AIM OF THE EXERCISE:
A single number is needed: how many lines of the data hold the word "front".

-- EXERCISE MATERIAL follows --

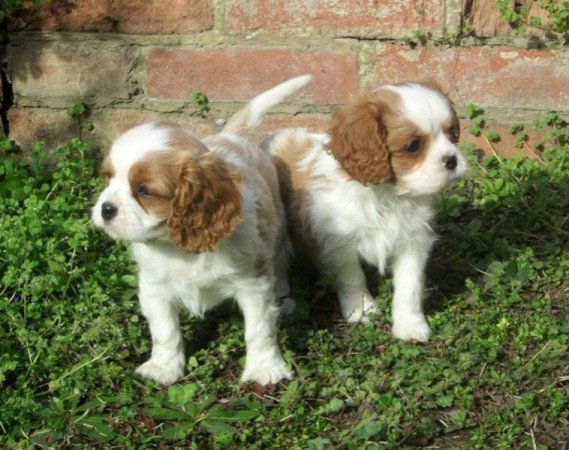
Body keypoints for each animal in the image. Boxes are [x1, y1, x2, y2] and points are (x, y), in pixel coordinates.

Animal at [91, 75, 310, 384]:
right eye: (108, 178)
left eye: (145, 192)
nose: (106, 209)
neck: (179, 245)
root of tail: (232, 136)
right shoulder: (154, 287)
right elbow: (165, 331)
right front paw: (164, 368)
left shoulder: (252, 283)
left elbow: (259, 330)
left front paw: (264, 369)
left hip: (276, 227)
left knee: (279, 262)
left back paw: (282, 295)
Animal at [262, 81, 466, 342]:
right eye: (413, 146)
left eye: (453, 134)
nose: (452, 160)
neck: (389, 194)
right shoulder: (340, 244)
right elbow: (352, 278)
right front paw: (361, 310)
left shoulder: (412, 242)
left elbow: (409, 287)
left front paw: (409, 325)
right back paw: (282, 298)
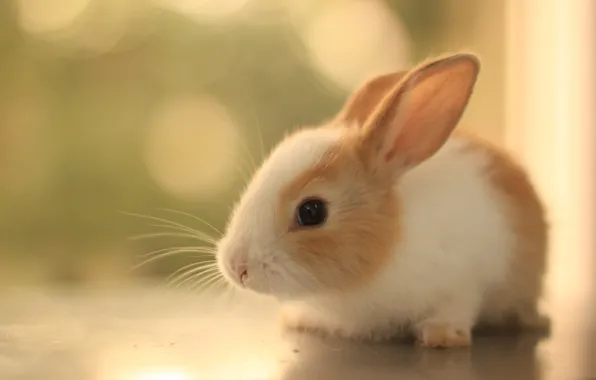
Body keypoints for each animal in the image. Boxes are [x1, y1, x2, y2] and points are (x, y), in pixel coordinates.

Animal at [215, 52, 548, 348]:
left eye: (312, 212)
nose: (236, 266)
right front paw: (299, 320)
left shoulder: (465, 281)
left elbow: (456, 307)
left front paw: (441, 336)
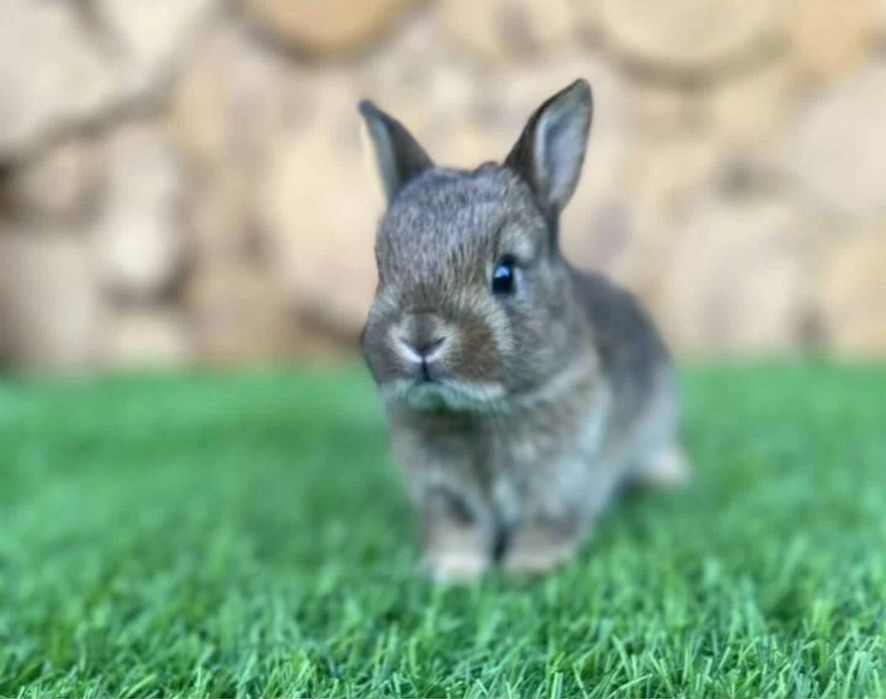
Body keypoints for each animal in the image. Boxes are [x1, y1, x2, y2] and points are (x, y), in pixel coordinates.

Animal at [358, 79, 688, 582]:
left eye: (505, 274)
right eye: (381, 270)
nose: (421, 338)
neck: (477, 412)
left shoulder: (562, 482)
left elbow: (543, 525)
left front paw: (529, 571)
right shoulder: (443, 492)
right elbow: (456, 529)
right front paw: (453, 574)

-- EXERCISE MATERIAL concluded --

WRITTEN SOLUTION:
8